Cosmology and dark matter
Cosmology and astroparticle physics give the strongest possible evidence for the incompleteness of the Standard Model of particle physics. Leaving aside the mysterious dark energy, which may or may not be just the cosmological constant, two properties of the Universe cannot be explained by the Standard Model: dark matter and matter-antimatter asymmetry. Dark matter particles may well be discovered in foreseeable future; this issue is under intense experimental investigation. Theoretical hypotheses on the nature of the dark matter particles are numerous, so we concentrate on several well motivated candidates, such as weakly interacting massive particles, axions and sterile neutrinos, and also give examples of less motivated and more elusive candidates such as fuzzy dark matter. This gives an idea of the spectrum of conceivable dark matter candidates, while certainly not exhausting it. We then consider the matter-antimatter asymmetry and discuss whether it may result from physics at 100 GeV–TeV scale. Finally, we turn to the earliest epoch of the cosmological evolution.

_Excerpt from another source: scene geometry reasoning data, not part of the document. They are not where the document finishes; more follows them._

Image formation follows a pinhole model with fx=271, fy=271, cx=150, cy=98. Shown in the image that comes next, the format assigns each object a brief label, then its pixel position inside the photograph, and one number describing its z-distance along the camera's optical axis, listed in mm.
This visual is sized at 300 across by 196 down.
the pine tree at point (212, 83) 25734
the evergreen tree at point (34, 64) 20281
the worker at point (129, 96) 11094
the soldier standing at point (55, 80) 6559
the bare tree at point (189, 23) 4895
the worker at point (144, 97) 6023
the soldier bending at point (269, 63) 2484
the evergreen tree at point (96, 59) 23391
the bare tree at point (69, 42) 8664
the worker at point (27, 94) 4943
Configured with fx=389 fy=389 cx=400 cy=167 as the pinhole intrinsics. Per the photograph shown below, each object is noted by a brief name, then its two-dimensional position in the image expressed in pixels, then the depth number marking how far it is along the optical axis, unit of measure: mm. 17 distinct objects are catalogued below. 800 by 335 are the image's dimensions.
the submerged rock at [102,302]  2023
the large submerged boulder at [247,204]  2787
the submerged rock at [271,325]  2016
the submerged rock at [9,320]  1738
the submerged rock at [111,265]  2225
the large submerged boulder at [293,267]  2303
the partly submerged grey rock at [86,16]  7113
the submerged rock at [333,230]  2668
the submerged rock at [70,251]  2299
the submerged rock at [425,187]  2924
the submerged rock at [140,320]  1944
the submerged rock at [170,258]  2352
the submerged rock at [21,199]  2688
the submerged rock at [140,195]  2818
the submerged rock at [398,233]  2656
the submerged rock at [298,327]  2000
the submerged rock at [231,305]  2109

Although the latter topic does not appear immediately related to contemporary particle physics, it is of great interest due to its fundamental nature. We emphasize that the cosmological data, notably, on cosmic microwave background anisotropies, unequivocally show that the well understood hot stage was not the earliest one. The best guess for the earlier stage is inflation, which is consistent with everything known to date; however, there are alternative scenarios. We discuss the ways to study the earliest epoch, with emphasis on future cosmological observations.